Seeded Lemon Ice-Box Cookies
With so much delicious fresh produce in abundance right now, I’ve been busy cooking savory recipes lately like this Summer Kale Slaw, or this Cucumber-Tomato Carpaccio, and—most recently—this tasty Balsamic Blueberry Sauce.
Baking has been the last thing on my mind. That is, until earlier this week when the craving struck for a light, refreshing, but still hearty cookie.
I set to work with a pile of seeds, some lemon zest, and a few other of my pantry staples like quinoa flakes and honey. What resulted was a delicious coin-like cookie with plenty of earthiness from the seeds along with an unexpected bite from the lemon zest. Once cooled, they have the texture of something more like a thick cracker than a chewy cookie.
Old-fashioned “ice-box cookies” are known for their ease of preparation. Once you have the log of dough made and firmed up in the freezer (or the “ice-box”), you can simply slice off rounds and bake them whenever needed. A perfect cookie for last minute guests, or in my case, cravings that pop up out of the blue.
Seeded Lemon Ice-Box Cookies – makes 15-20 small cookies
1/2 cup quinoa flakes
1/2 cup raw pumpkin seeds
1/4 cup raw sunflower seeds
2 tbs. sesame seeds
1 tsp. ground cinnamon
1 tsp. grated lemon zest
1/4 tsp. sea salt
2 tbs. honey
2 tbs. unsweetened almond, rice, or hemp milk
1 tbs. coconut oil
2 tbs. almond butter
In a food processor, combine quinoa flakes, the seeds, cinnamon, lemon zest, and salt. Pulse for 5-10 one-second pulses until mixture is very coarsely ground. Transfer mixture to medium mixing bowl.
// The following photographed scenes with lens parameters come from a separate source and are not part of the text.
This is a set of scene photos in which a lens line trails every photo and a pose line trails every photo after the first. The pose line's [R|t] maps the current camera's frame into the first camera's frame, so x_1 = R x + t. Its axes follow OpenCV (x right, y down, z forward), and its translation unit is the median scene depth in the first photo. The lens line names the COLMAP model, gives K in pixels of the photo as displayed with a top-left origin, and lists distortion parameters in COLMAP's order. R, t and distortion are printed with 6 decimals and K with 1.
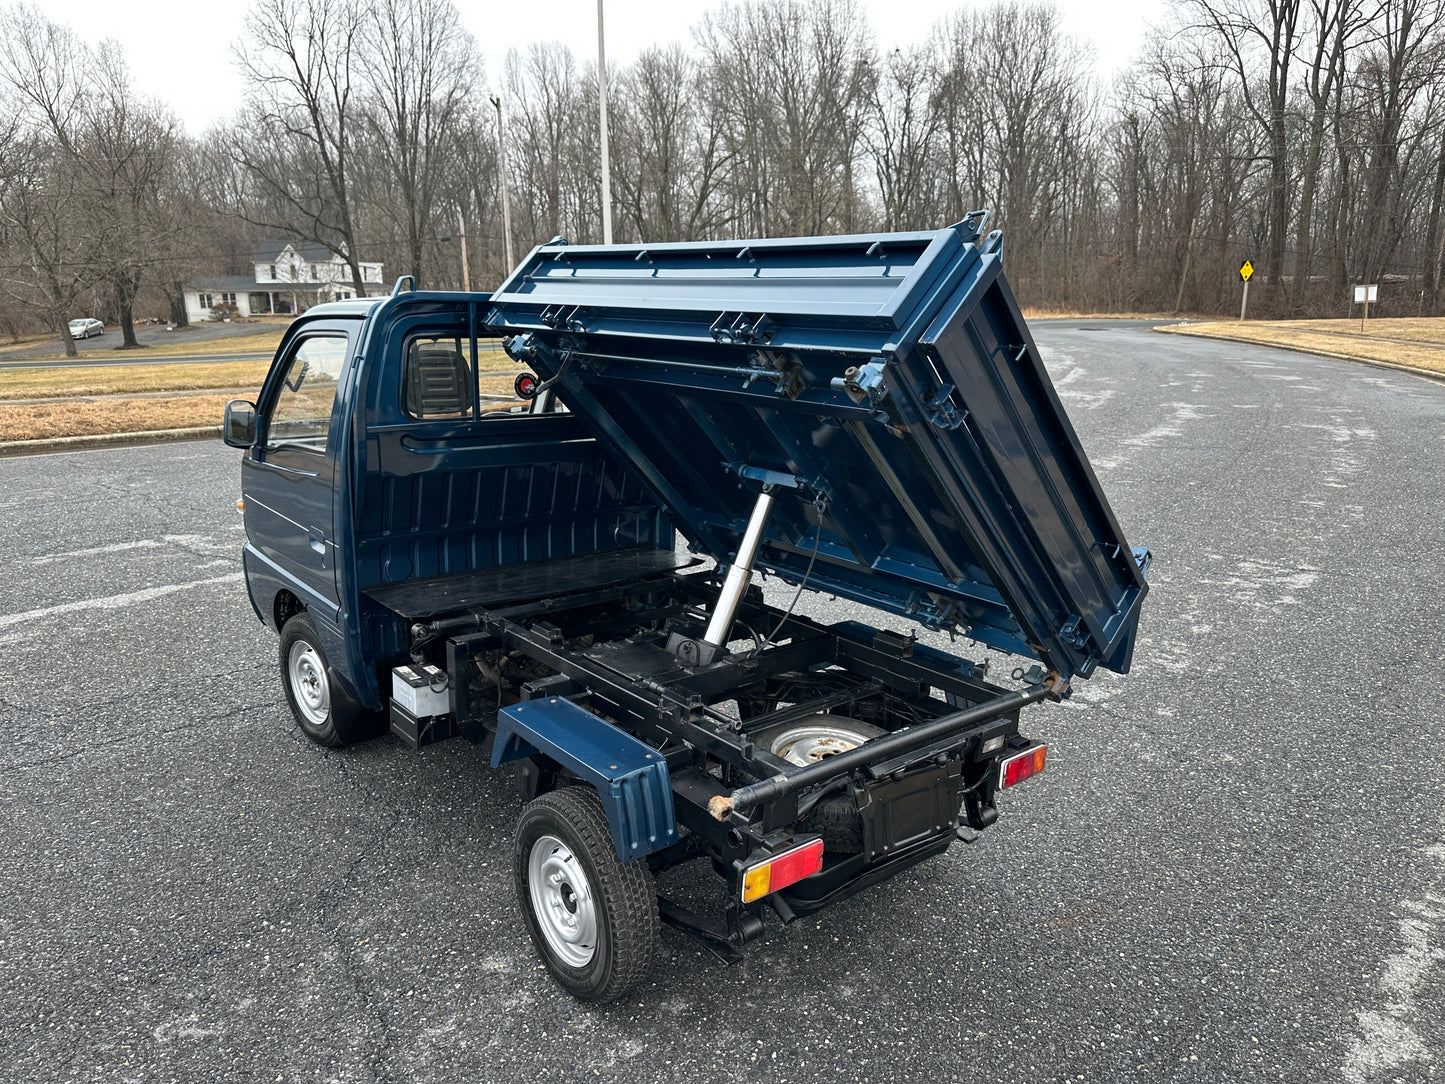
lens RADIAL K [[1038.8, 0, 732.3], [0, 1038.8, 549.7], [0, 0, 1]] dist [0.021546, -0.024896]
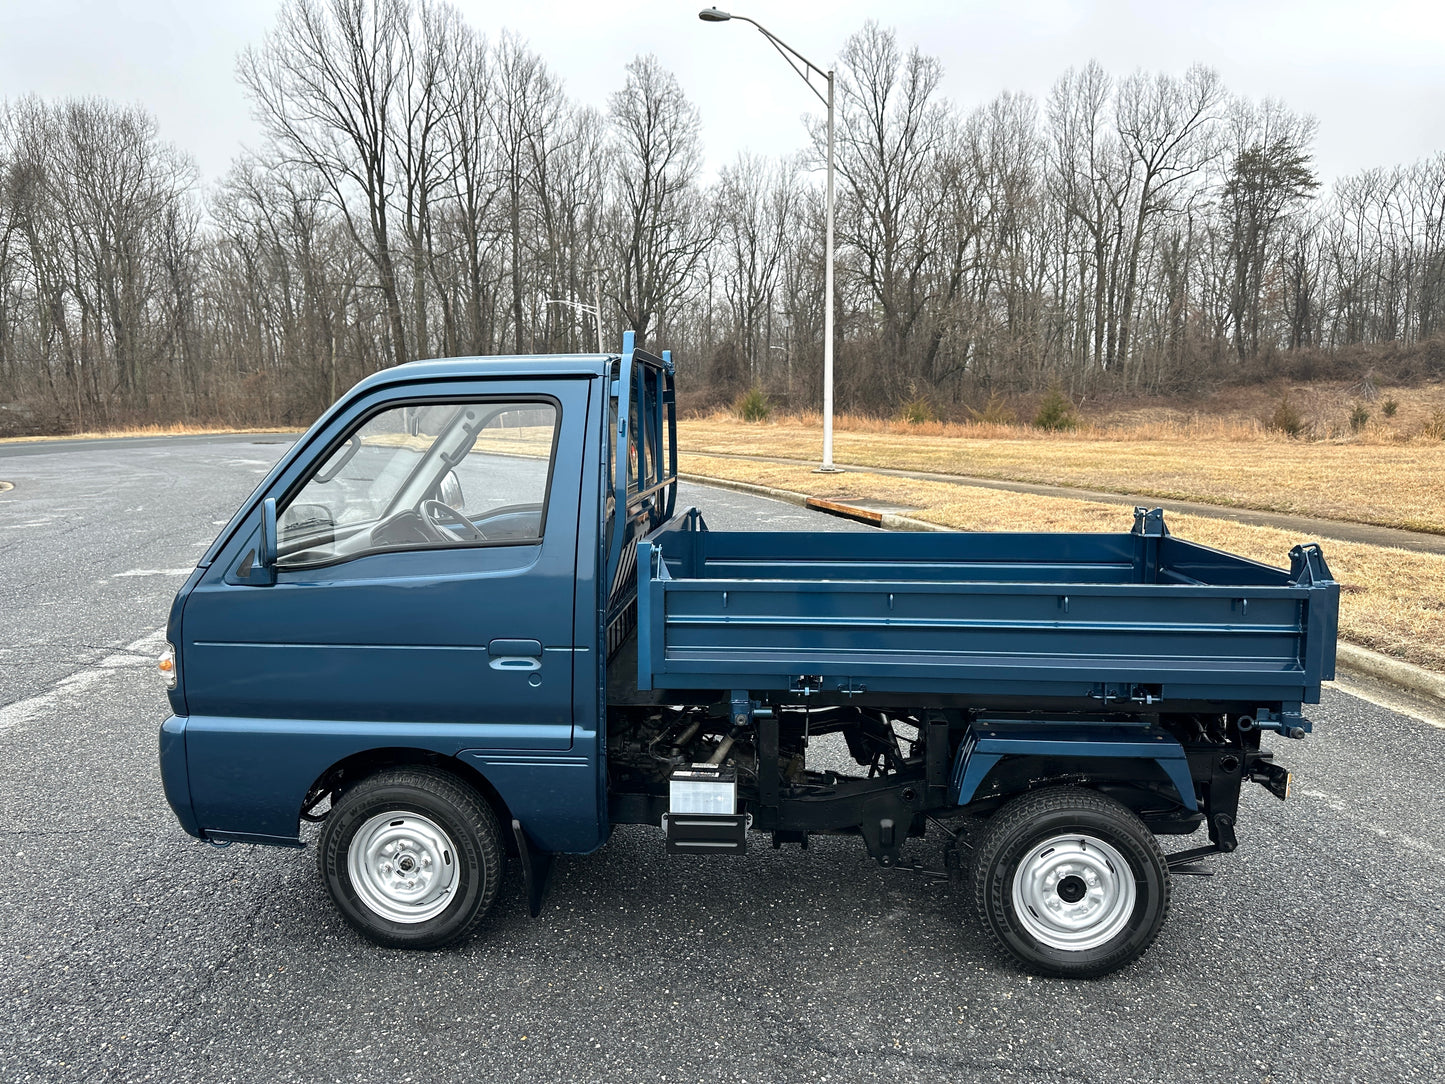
lens RADIAL K [[1032.6, 0, 721.6], [0, 1032.6, 546.2], [0, 0, 1]] dist [0.032954, -0.038156]
pose [[0.694351, -0.101693, 0.712415, -0.051833], [0.180243, 0.982986, -0.035357, -0.001705], [-0.696699, 0.152958, 0.700867, 0.019873]]
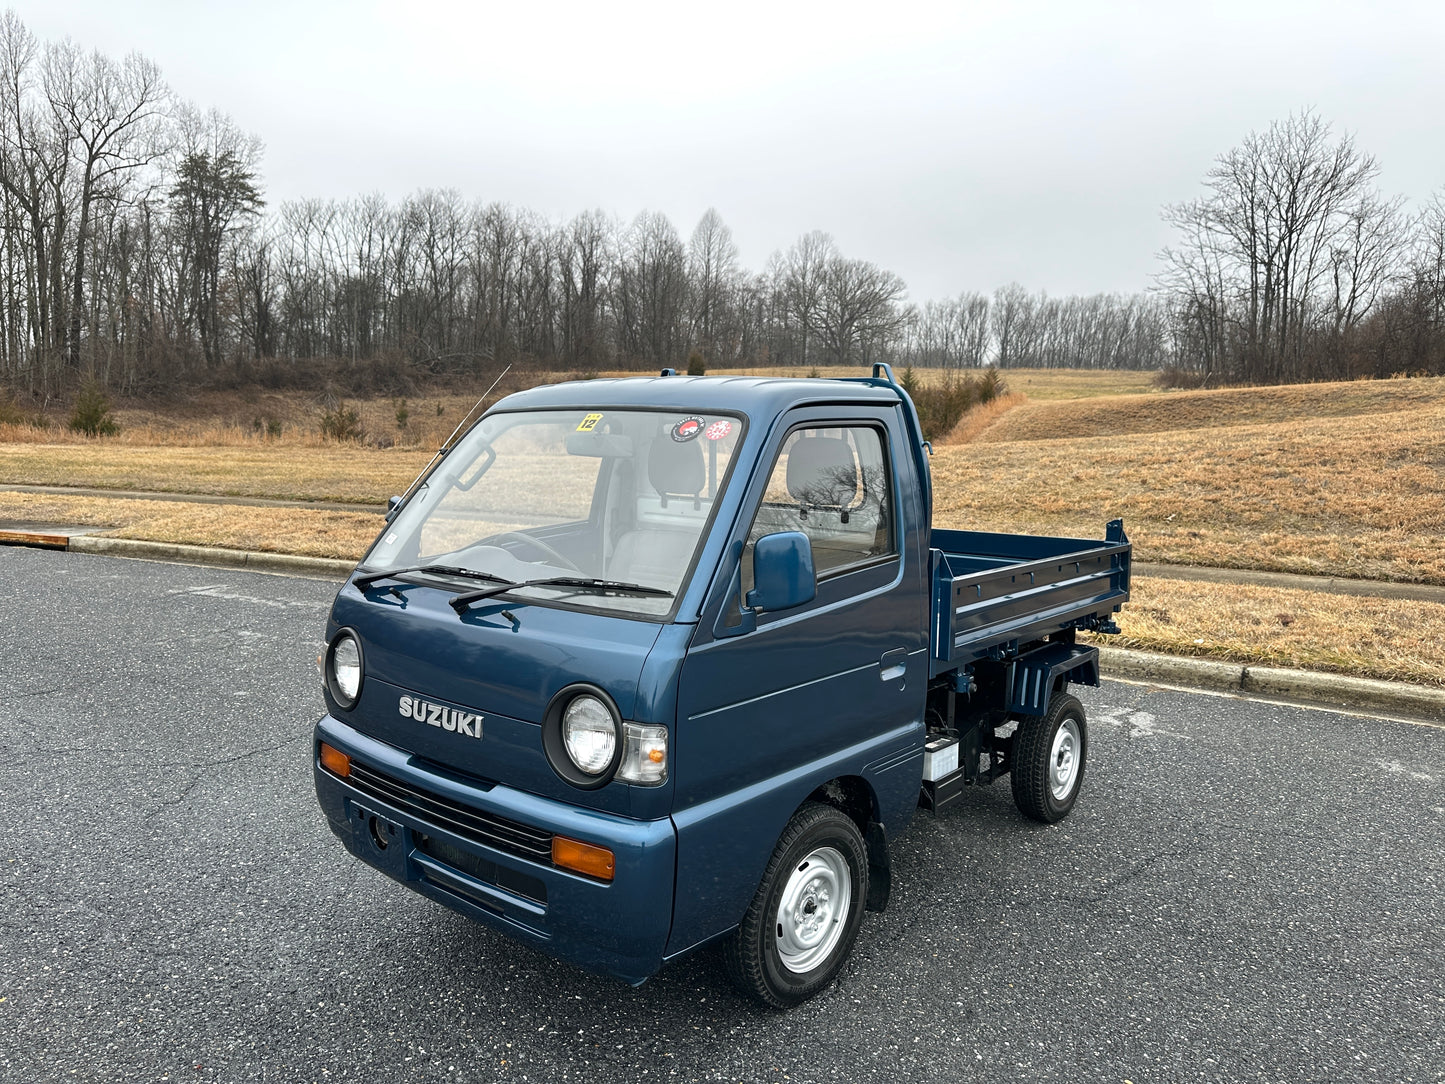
lens RADIAL K [[1036.9, 0, 720.9], [0, 1036.9, 545.7], [0, 0, 1]] dist [0.033846, -0.040269]
pose [[-0.189583, -0.122540, 0.974188, -0.072073], [0.208963, 0.964416, 0.161976, -0.015708], [-0.959371, 0.234277, -0.157230, 0.075024]]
In a small pot or skillet, whisk together honey, almond milk, and coconut oil over medium heat. Bring to a low boil for about 20-30 seconds and whisk; then remove from heat.
Stir warm liquids and almond butter into seed mixture until a cohesive dough forms. Form the dough into a 7-inch long, 2-2 1/2 inch diameter log. Wrap tightly in plastic wrap. If dough is too warm and soft to form a log well with your hands, use the plastic wrap to help shape it once wrapped up. Freeze dough log for 30-40 minutes until firm but still malleable. Remove from freezer and roll log lightly on countertop to remove any flat edges. Return dough to freezer until completely firm, about 2 hours. (Dough can be kept frozen up to 1 month.)
Preheat oven to 350 degrees. Remove dough from freezer and unwrap. Slice log into 1/4-inch thick coins with a sharp knife. Arrange on a parchment-lined baking sheet, spacing about 1 1/2 – 2 inches apart. Bake for 12-15 minutes until edges are golden brown and cookies are just firm to the touch.
Cool completely before serving. Store in an airtight container at room temperature for up to 3 days.
All of my taste testers agreed that these cookies were the perfect treat to enjoy as a sweet after dinner, or a great accompaniment to a cup of tea mid-afternoon. I hope you enjoy them as much as we all did!
(This post is linked to Food Renegade’s Fight Back Friday.)






I tasted Hallie’s icebox cookie – yummy !!